Bir dava yaratıldığını ve subayların, gazetecilerin ve profesörlerin adil yargılamadıklarını savunan Çiçek, babasının imzasının bulunduğu iddia edilen İrtica İle Mücadele Eylem Planı’nın sahte olduğunu vurguladı. İrtica İle Mücadele Eylem Planı’nın sahte olduğunu delilleriyle ispatladıklarını belirten İrem Çiçek, 4 yıldır iftiralarla mücadele ettiklerini anlattı.
"İRTİCA İLE MÜCADELE YAZISI UYGULAMAYA KONDU MU? HAYIR KONMADI"

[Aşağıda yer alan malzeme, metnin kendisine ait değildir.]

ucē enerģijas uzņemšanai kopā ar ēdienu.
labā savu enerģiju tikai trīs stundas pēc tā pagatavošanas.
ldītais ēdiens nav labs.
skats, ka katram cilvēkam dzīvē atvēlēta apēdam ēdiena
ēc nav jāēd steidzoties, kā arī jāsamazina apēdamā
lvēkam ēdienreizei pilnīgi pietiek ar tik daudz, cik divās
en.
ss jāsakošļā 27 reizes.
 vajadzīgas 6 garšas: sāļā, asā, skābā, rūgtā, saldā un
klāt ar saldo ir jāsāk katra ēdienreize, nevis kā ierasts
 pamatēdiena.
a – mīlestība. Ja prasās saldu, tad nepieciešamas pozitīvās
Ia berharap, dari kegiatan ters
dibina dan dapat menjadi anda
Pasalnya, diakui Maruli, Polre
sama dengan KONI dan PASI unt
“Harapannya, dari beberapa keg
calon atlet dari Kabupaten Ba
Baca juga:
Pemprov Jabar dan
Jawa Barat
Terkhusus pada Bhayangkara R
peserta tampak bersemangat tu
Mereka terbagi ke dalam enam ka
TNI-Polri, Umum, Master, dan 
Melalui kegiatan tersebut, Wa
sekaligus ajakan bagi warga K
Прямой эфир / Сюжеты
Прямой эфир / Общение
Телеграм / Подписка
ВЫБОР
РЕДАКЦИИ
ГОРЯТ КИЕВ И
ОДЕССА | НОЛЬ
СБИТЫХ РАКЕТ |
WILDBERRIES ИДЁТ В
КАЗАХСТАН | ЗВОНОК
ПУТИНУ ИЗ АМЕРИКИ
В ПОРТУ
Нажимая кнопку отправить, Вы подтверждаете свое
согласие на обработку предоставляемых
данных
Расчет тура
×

Gazetede yayınlanan Milli Güvenlik Kurulu Kararı’nın ardından AK Parti Ankara Milletvekili ve Başbakanın Siyasi Danışmanı Yalçın Akdoğan’ın açıklama yaptığını anımsatan İrem Çiçek, "Başbakan’ın Danışmanı Akdoğan demişti ki ’Bu bir karar ama uygulamaya konmadı. Dönüp sormak gerekir. İrtica ile Mücadele yazısı uygulamaya kondu mu? Sözde Balyoz Planları uygulamaya konuldu mu? Hayır konulmadı. Bir noktada sahte olduğunu ispatladığımız bir İrtica ile Mücadele Davası var. Diğer tarafta alınmış bir karar var. Şimdi merak ediyorum. Ne olacak? Yani Yargı tekrar düğmeye basıp o belge MGK kararı altında imzası olan insanlar hakkında bir dava mı açacak. Neden İrtica İle Mücadele konusunda bir karar mı aldınız diyecek?" ifadelerini kullandı.
"BU KARARLARI GETİRİLMESİNİ İSTEDİĞİMİZ O GÜNLERDE MAHKEME BU TALEPLERİMİZİ REDDETTİ"
"İnternet Andıcı Davası süresince mahkemeden bu direktifleri ve genelgelerin mahkemeye getirilmesini talep etmiştik" diyen Çiçek, "Bu kararları getirilmesini istediğimiz o günlerde mahkeme bu taleplerimizi reddetti. Daha sonrasında Başbakanlık mahkemeye bir yazı yazdı dedi ki, ’İrticaya yönelik herhangi bir direktifimiz bulunmamaktadır.’ Daha sonrasında 27 Ekim 2011 tarihindeki duruşmada 19 Ocak 2006 tarihli tek bir tane direktif gönderildi. Başbakanlığın imzasını olduğu bir direktif. Mahkeme dedi ki bu ’Bölücü teröre yönelik bir direktif. İrtica yok’ dedi. Biz dedik ki ’İrticaya yönelik de bir takım kararlar var. Bunlar istensin’ fakat bunlar gelmedi. Başbakanda o dönemde ’Benim irtica konusunda bir direktifim, bir kararım söz konusu değildir’ dedi. Bir şekilde İnternet Andıcı Davası sanıklarını yalanlar duruma düşürdü" diye konuştu.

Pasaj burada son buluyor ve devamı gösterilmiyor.